Sun Devil Stadium doesn't belong to the stadium fraternity of lore that so many of its counterparts benefit from. It's not particularly old, it's not particularly big, and it hasn't an abnormal number of great teams. But it does hold a distinction that no other venue enjoys. It's the only college-specific stadium in America to crown an NFL and college football stadium. Miami's Orange Bowl is now extinct, New Orleans has hosted a number of Super Bowls and college championships but it belongs to the Saints before Tulane, Tampa has not yet had its crack at the College Football Playoff Championship, and it's a pro stadium anyway.

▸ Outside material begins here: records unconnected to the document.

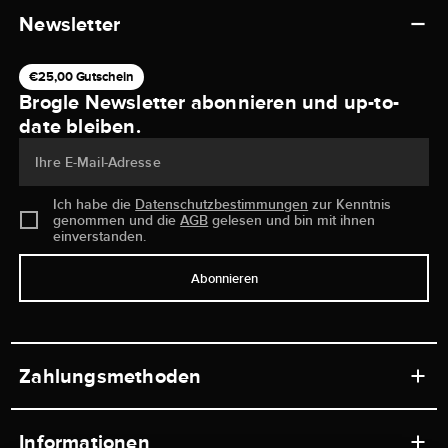
Newsletter
€25,00 Gutschein
Brogle Newsletter abonnieren und up-to-
date bleiben.
Ihre E-Mail-Adresse
Ich habe die
Datenschutzbestimmungen
zur Kenntnis
genommen und die
AGB
gelesen und bin mit ihnen
einverstanden.
Abonnieren
Zahlungsmethoden
Informationen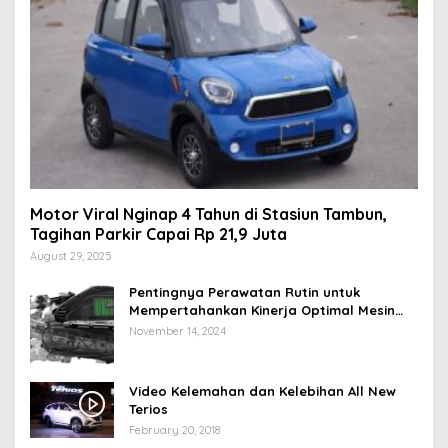
Motor Viral Nginap 4 Tahun di Stasiun Tambun,
Tagihan Parkir Capai Rp 21,9 Juta
August 29, 2025
Pentingnya Perawatan Rutin untuk
Mempertahankan Kinerja Optimal Mesin
Motor Matic Anda
November 14, 2024
Video Kelemahan dan Kelebihan All New
Terios
February 20, 2018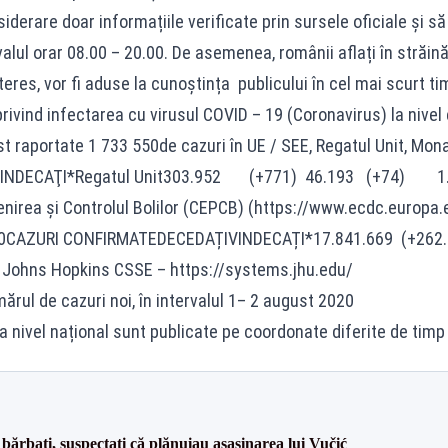
siderare doar informațiile verificate prin sursele oficiale și 
ervalul orar 08.00 – 20.00. De asemenea, românii aflați în străi
nteres, vor fi aduse la cunoștința publicului în cel mai scurt ti
rivind infectarea cu virusul COVID – 19 (Coronavirus) la nivel 
 raportate 1 733 550de cazuri în UE / SEE, Regatul Unit, Monaco
ȚIVINDECAŢI*Regatul Unit303.952 (+771) 46.193 
nirea și Controlul Bolilor (CEPCB) (https://www.ecdc.europa.
0CAZURI CONFIRMATEDECEDAȚIVINDECAȚI*17.841.669 (+262.4
e Johns Hopkins CSSE – https://systems.jhu.edu/
ărul de cazuri noi, în intervalul 1– 2 august 2020
a nivel național sunt publicate pe coordonate diferite de timp
bărbați, suspectați că plănuiau asasinarea lui Vučić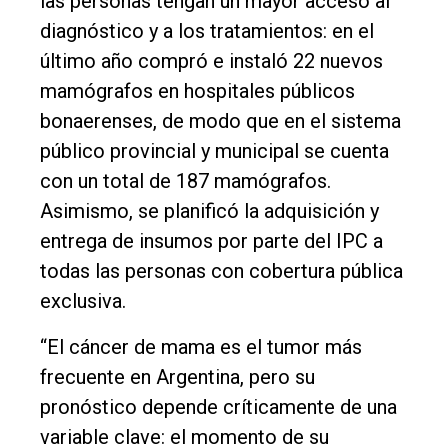
las personas tengan un mayor acceso al
diagnóstico y a los tratamientos: en el
último año compró e instaló 22 nuevos
mamógrafos en hospitales públicos
bonaerenses, de modo que en el sistema
público provincial y municipal se cuenta
con un total de 187 mamógrafos.
Asimismo, se planificó la adquisición y
entrega de insumos por parte del IPC a
todas las personas con cobertura pública
exclusiva.
“El cáncer de mama es el tumor más
frecuente en Argentina, pero su
pronóstico depende críticamente de una
variable clave: el momento de su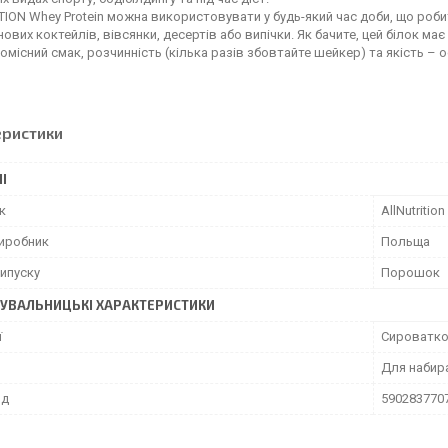
ION Whey Protein можна використовувати у будь-який час доби, що робит
нових коктейлів, вівсянки, десертів або випічки. Як бачите, цей білок ма
місний смак, розчинність (кілька разів збовтайте шейкер) та якість – о
еристики
І
к
AllNutrition
виробник
Польща
ипуску
Порошок
УВАЛЬНИЦЬКІ ХАРАКТЕРИСТИКИ
ї
Сироватко
Для набир
од
590283770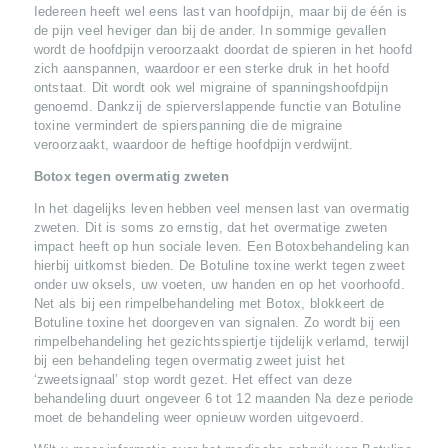
H
Iedereen heeft wel eens last van hoofdpijn, maar bij de één is
O
de pijn veel heviger dan bij de ander. In sommige gevallen
wordt de hoofdpijn veroorzaakt doordat de spieren in het hoofd
M
zich aanspannen, waardoor er een sterke druk in het hoofd
ontstaat. Dit wordt ook wel migraine of spanningshoofdpijn
E
genoemd. Dankzij de spierverslappende functie van Botuline
B
toxine vermindert de spierspanning die de migraine
veroorzaakt, waardoor de heftige hoofdpijn verdwijnt.
E
Botox tegen overmatig zweten
H
In het dagelijks leven hebben veel mensen last van overmatig
A
zweten. Dit is soms zo ernstig, dat het overmatige zweten
N
impact heeft op hun sociale leven. Een Botoxbehandeling kan
hierbij uitkomst bieden. De Botuline toxine werkt tegen zweet
D
onder uw oksels, uw voeten, uw handen en op het voorhoofd.
Net als bij een rimpelbehandeling met Botox, blokkeert de
E
Botuline toxine het doorgeven van signalen. Zo wordt bij een
L
rimpelbehandeling het gezichtsspiertje tijdelijk verlamd, terwijl
bij een behandeling tegen overmatig zweet juist het
I
‘zweetsignaal’ stop wordt gezet. Het effect van deze
N
behandeling duurt ongeveer 6 tot 12 maanden Na deze periode
moet de behandeling weer opnieuw worden uitgevoerd.
G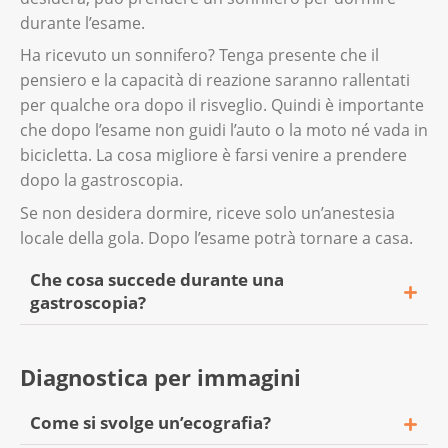
essere segno di un tumore.
durante l’esame.
Ha ricevuto un sonnifero? Tenga presente che il
pensiero e la capacità di reazione saranno rallentati
per qualche ora dopo il risveglio. Quindi è importante
che dopo l’esame non guidi l’auto o la moto né vada in
bicicletta. La cosa migliore è farsi venire a prendere
dopo la gastroscopia.
Se non desidera dormire, riceve solo un’anestesia
locale della gola. Dopo l’esame potrà tornare a casa.
Che cosa succede durante una
gastroscopia?
In una gastroscopia, il medico inserisce un
Diagnostica per immagini
tubo sottile con una microcamera nello
stomaco facendolo passare attraverso
Come si svolge un’ecografia?
l’esofago. Questo tubo è chiamato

It's a place worth preserving, and Arizona State plans to do just that.
The Sun Devils will sink $210 million into a three-year project that will essentially hollow out the stadium and give it an entirely new interior, with a new lower bowl with improved leg room and sight lines, rip out 5,700 seats from the upper deck, and install a new concert-friendly plaza with a state-of-the-art video board.
Construction begins in earnest in 2015, and the Sun Devils will continue to play in Sun Devil Stadium during the renovation.
"We've got many, many, many important projects at ASU. Projects that have to do with the production of nurses, and engineers, and scientists, and business leaders, as opposed to a stadium which is used a few times a year," ASU president Dr. Michael Crow said. "Yet we have decided, in the context of advancing the institution, that this is a project of immense importance and priority to us for the further evolution and advancement of our football program.
"Football is extremely important to our culture and how it's framed and how it moves forward. Therefore needing a place - this stadium - to advance on this stadium with the full engagement of everything Arizona State University has."
The program has taken strides in two years under Todd Graham, and the improved stadium will allow Arizona State with the rest of a Pac-12 Conference that has quickly rushed into a Cold War-sytle arms race.
"It's going to be a great opportunity to see the future with Coach Graham and what ASU has to offer," said Tempe mayor Mark Mitchell.